I have discussed these things with him, and he usually resorts to blaming me. You know, "This isn't my problem, it's yours and you're going to have to figure out how to deal with it." or something like, "It isn't my job to make you feel worthy." Or he'll just resort to telling me I'm the most miserable person he's ever seen and that I'm never happy about anything, which isn't true. Then we get into a, "That's not true!" and "Yes it is!" back and forth thing til usually I give up and say, "Whatever!" He doesn't understand what he could possibly do to make me feel like I am worth something to him, that I am worthy of his love...he continually comes up with quips or other opportunities to say or point out how lucky I am to have him...maybe I should just become a Stepford Wife that does nothing but compliment him and tell him how great and manly he is non-stop?


----------



## Ten_year_hubby (Jun 24, 2010)

stillme4you said:


> I have discussed these things with him, and he usually resorts to blaming me. You know, "This isn't my problem, it's yours and you're going to have to figure out how to deal with it." or something like, "It isn't my job to make you feel worthy." Or he'll just resort to telling me I'm the most miserable person he's ever seen and that I'm never happy about anything, which isn't true. Then we get into a, "That's not true!" and "Yes it is!" back and forth thing til usually I give up and say, "Whatever!" He doesn't understand what he could possibly do to make me feel like I am worth something to him, that I am worthy of his love...he continually comes up with quips or other opportunities to say or point out how lucky I am to have him...maybe I should just become a Stepford Wife that does nothing but compliment him and tell him how great and manly he is non-stop?


My wife is the same way. She is much more involved in her friends than me and she really doesn't get why this is a problem. I tried to lead by positive example, always showing interest in her and putting her first. But this did not work. So now I share with her exactly what I expect.

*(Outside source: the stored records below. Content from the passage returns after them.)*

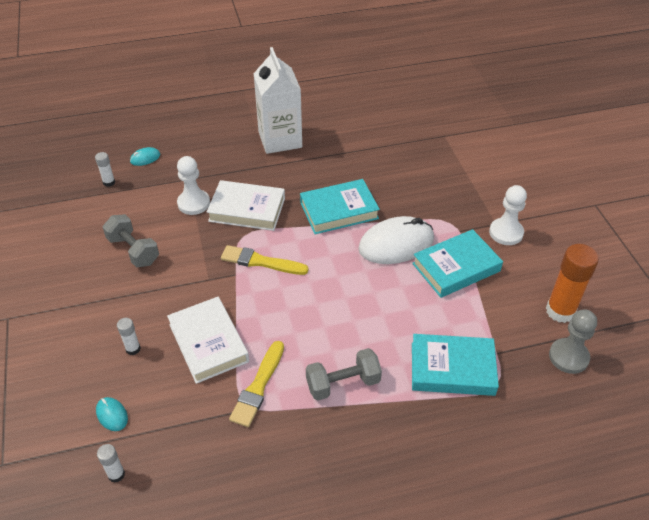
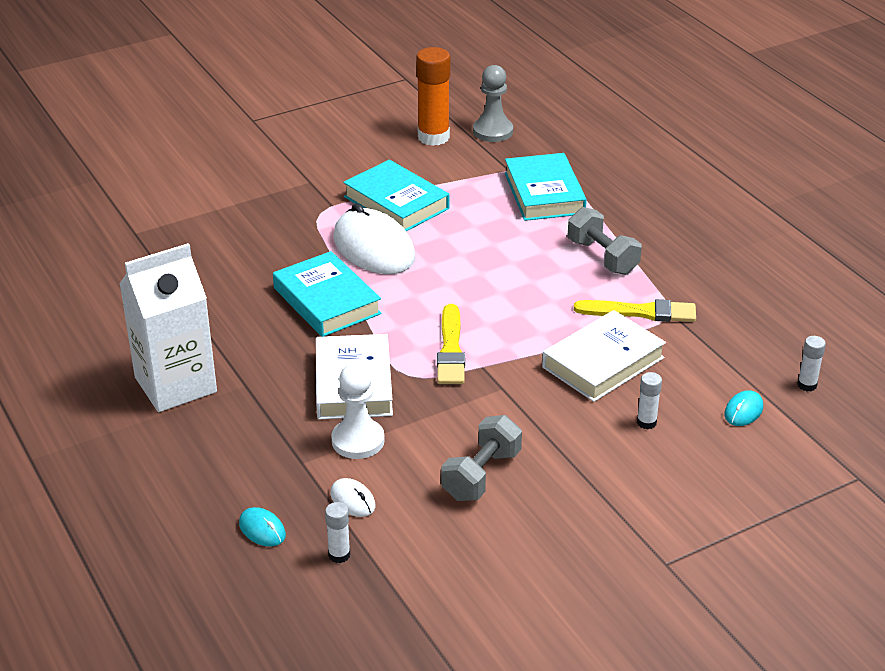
camera: 105 degrees left, 10 degrees down
(146, 193) = (353, 500): none -> white mouse
(506, 233) = (324, 174): white pawn -> none

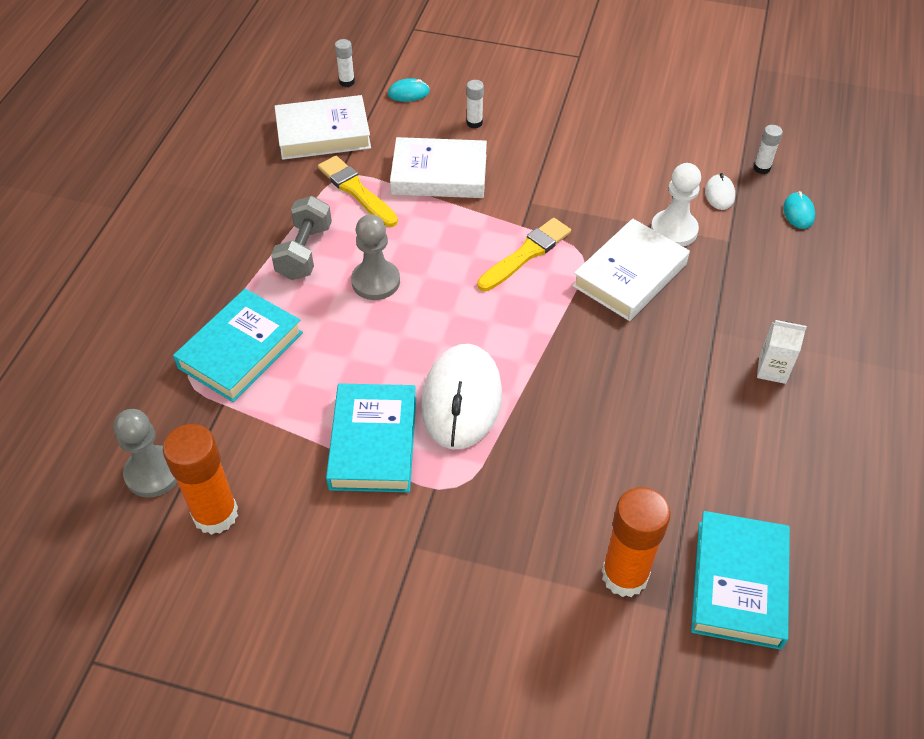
camera: 135 degrees left, 15 degrees up
(175, 232) = (624, 575): none -> orange glue stick
(175, 385) = (772, 370): white carton -> white carton, size x0.45
(326, 301) = (567, 368): turquoise book -> turquoise book (738, 583)
(481, 475) = (619, 158): grey dumbbell -> none
(527, 270) = (376, 281): none -> grey pawn
(741, 334) = (323, 133): none -> white book

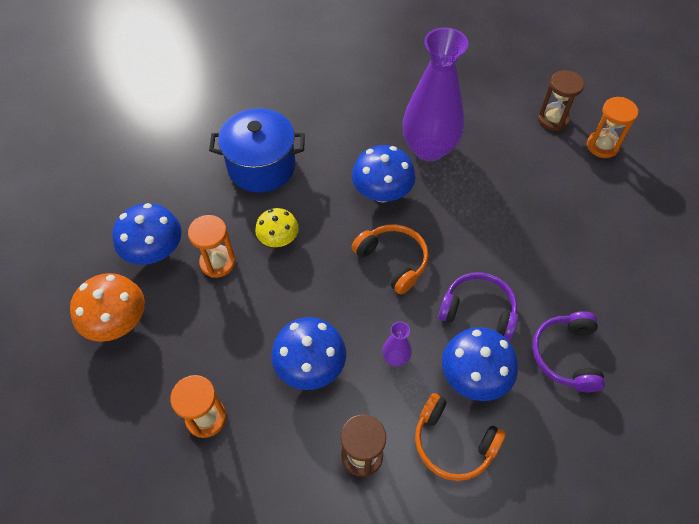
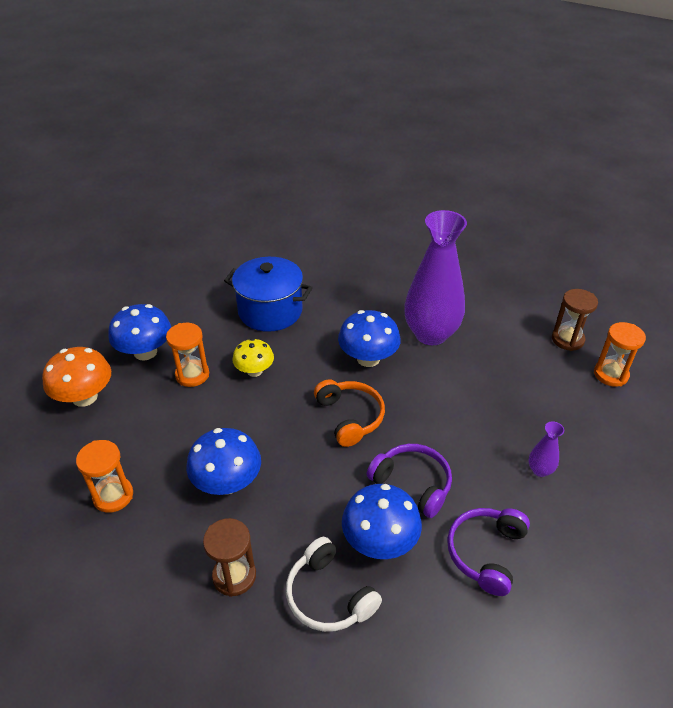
camera: 20 degrees right, 15 degrees down
(395, 357) = (310, 500): purple vase -> purple vase (540, 470)
(453, 443) = (328, 595): orange headphones -> white headphones

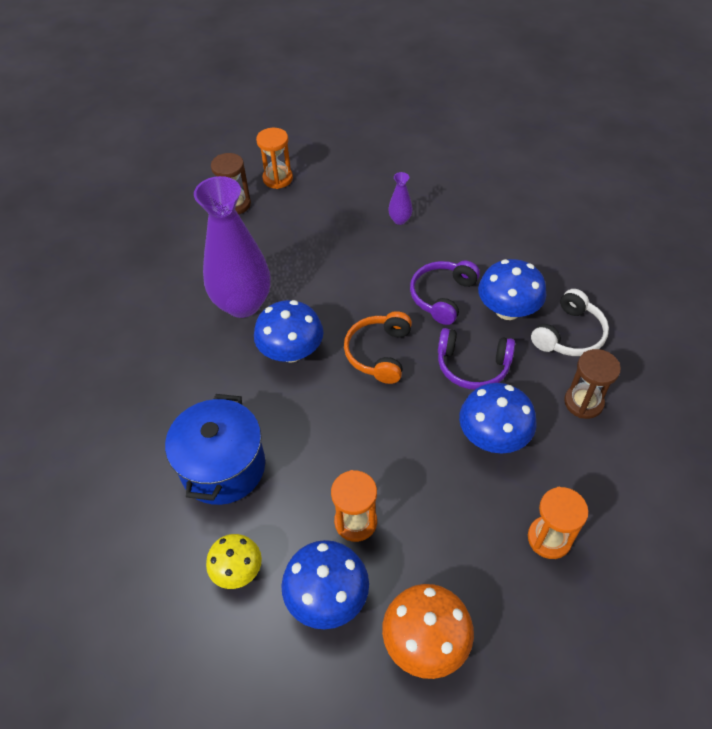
camera: 100 degrees left, 10 degrees up
(254, 371) = (334, 455): yellow mushroom -> yellow mushroom (237, 570)
(350, 417) = (379, 353): orange headphones -> orange headphones turned 45 degrees counterclockwise
(486, 553) = (490, 247): purple headphones -> purple headphones (472, 366)

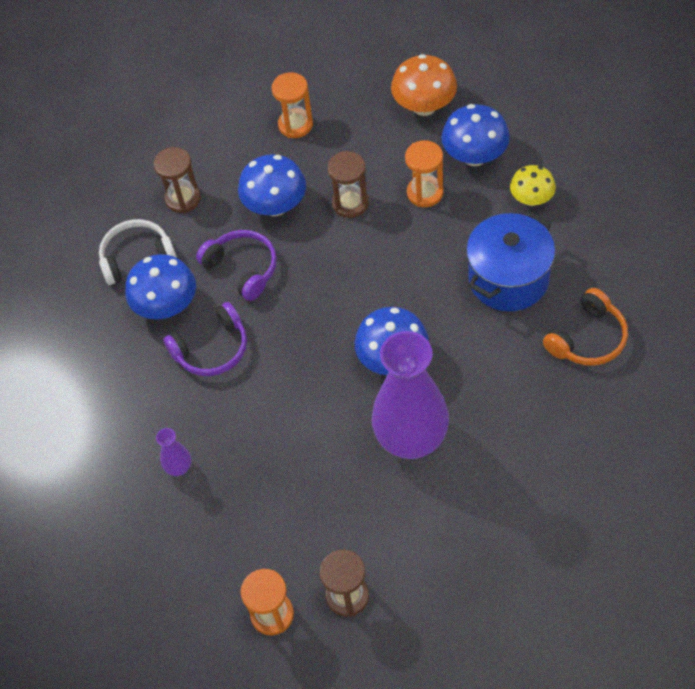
camera: 145 degrees left, 5 degrees up
(379, 353) = (313, 319): orange headphones -> orange headphones (588, 338)
(423, 473) = (350, 203): none -> brown hourglass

She doesn't like it but I make sure she gets the point.

In order to avoid the dysfunctional communication patterns you are describing, we need to be very careful how we present things. Just say "I am your wife and I expect to be the most important person in your life. I expect you to make sure that I know this, no need for guessing. It makes me sad when this doesn't happen." You can imaging how much flak I get when I say this. But I don't go off message and I don't respond to whatever she says. The next day I say and do exactly the same thing. Little by little it has had an effect. Just yesterday she ended a call with her friend when she saw I was leaving for work.


----------